Álex Zambrano

Personal information
- Full name: Alejandro Zambrano Martín
- Date of birth: 4 August 1991 (age 35)
- Place of birth: Huelva, Spain
- Height: 1.79 m (5 ft 10 in)
- Position: Midfielder

Team information
- Current team: Dalvík/Reynir
- Number: 4

Youth career
- 2002–2009: Recreativo

Senior career*
- Years: Team / Apps / (Gls)
- 2009–2011: Recreativo B / 26 / (7)
- 2011–2012: Recreativo / 19 / (0)
- 2012–2013: Villarreal B / 17 / (1)
- 2013–2014: Sporting Gijón B / 26 / (2)
- 2014–2015: San Roque / 31 / (3)
- 2015–2018: Recreativo / 67 / (3)
- 2018–2019: Don Benito / 33 / (2)
- 2019–2020: Afturelding / 25 / (1)
- 2021: Yeclano / 16 / (1)
- 2021–2022: Internacional Madrid / 27 / (0)
- 2022–2023: Antequera / 18 / (0)
- 2024–: Dalvík/Reynir / 21 / (0)

= Alejandro Zambrano =

Spanish footballer

Alejandro 'Álex' Zambrano Martín (born 4 August 1991) is a Spanish footballer who plays for Icelandic club Dalvík/Reynir as a midfielder.

==Club career==
Born in Huelva, Andalusia, Zambrano was a product of Recreativo de Huelva's youth system. He made his senior debut with their reserves in the 2009–10 season, in the Tercera División.

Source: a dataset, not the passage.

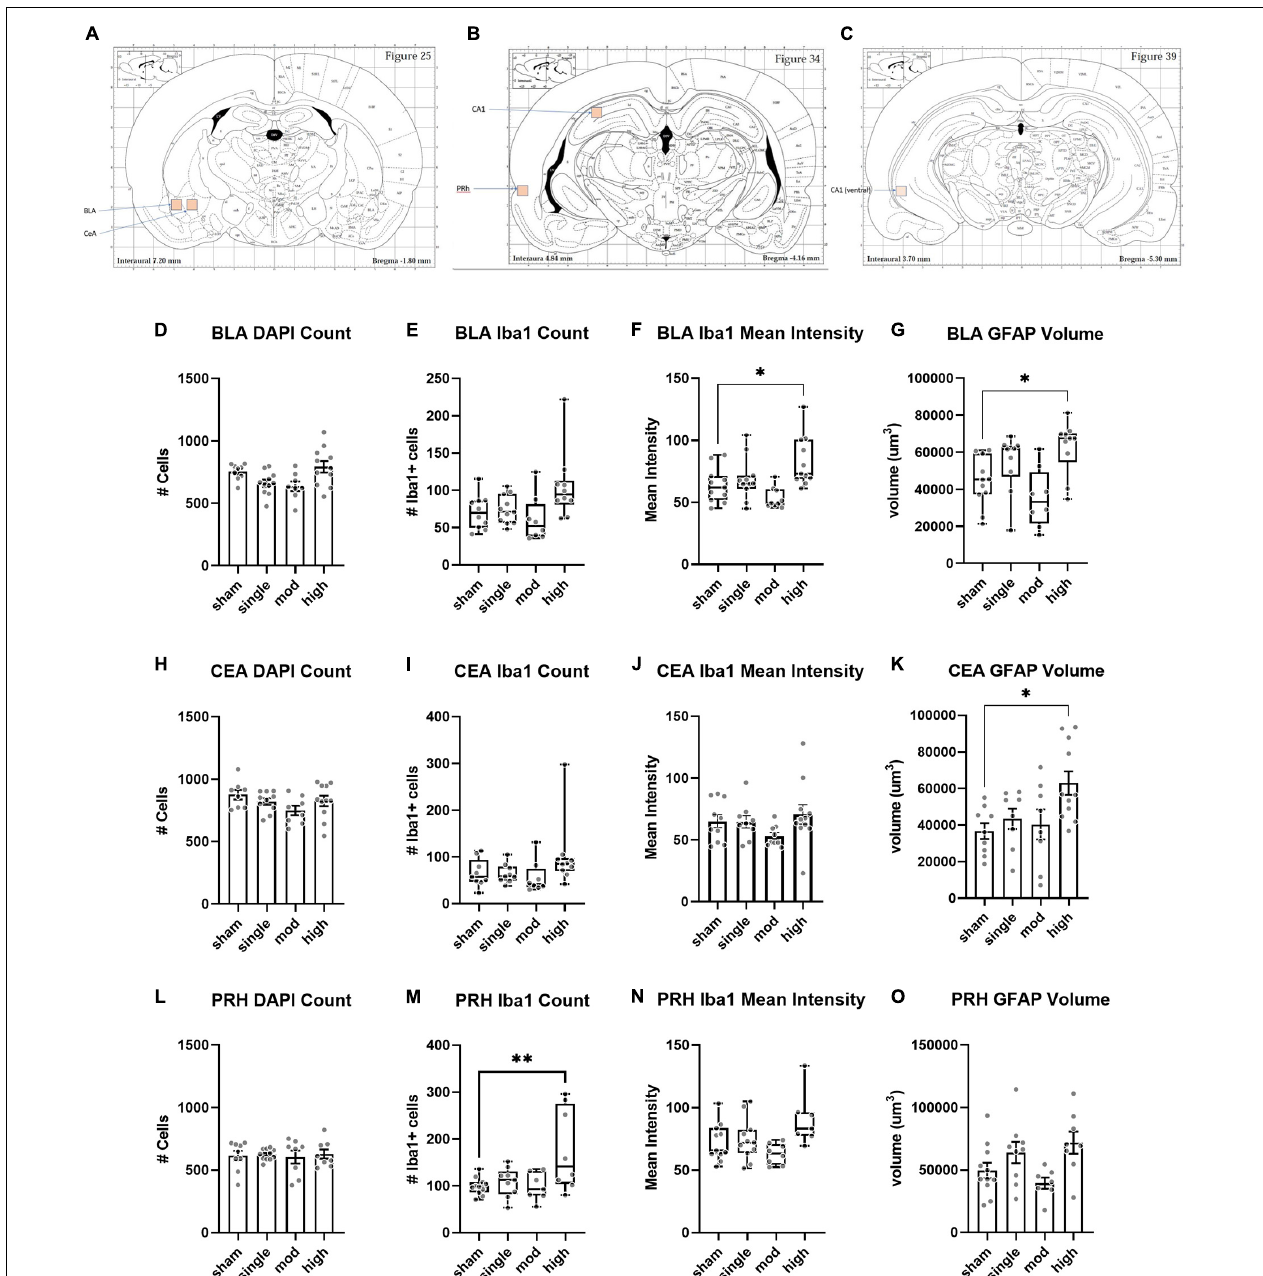
FIGURE 5 | Histopathology analysis of amygdala and perirhinal cortex. (A–C) Regions of interests (ROIs) used for analyses. (D–G) Basolateral amygdala (BLA), (H–K) Central amygdala (CEA), (L–O) Perirhinal cortex (PRH). Bars represent mean ± SEM. Boxes/whiskers represent median, quartile, and range in non-normal datasets. Normally distributed data were analyzed by one-way ANOVA followed by Dunnett’s post hoc tests. Non-normal data were analyzed by Kruskal–Wallis tests followed by Dunn’s post hoc tests. ∗ p ≤ 0.05, ∗∗ p ≤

Zambrano was promoted to the first team for the 2011–12 campaign, with the Andalusians in the Segunda División. He made his league debut on 27 August, starting and being booked in a 1–0 away loss against Deportivo de La Coruña.

On 25 August 2012, Zambrano terminated his contract with Recre and signed for Villarreal CF B in the same league. He moved to another reserve team in July 2013, Sporting de Gijón B from Segunda División B.

On 18 August 2014, Zambrano joined CD San Roque de Lepe also in the third tier. On 16 July of the following year, he returned to his first club Recreativo after agreeing to a two-year deal.

Zambrano left the Estadio Nuevo Colombino in the summer of 2018, signing with third-division side CD Don Benito. He remained in the lower leagues subsequently, and also played in Iceland with Ungmennafélagið Afturelding and Dalvík/Reynir; additionally, still before his retirement, he worked at the latter's academy.

==Personal life==
Zambrano's father and uncle, respectively Manuel and Antonio, were also footballers. They too represented Recreativo professionally; during his spell there, the former also acted as the club's president.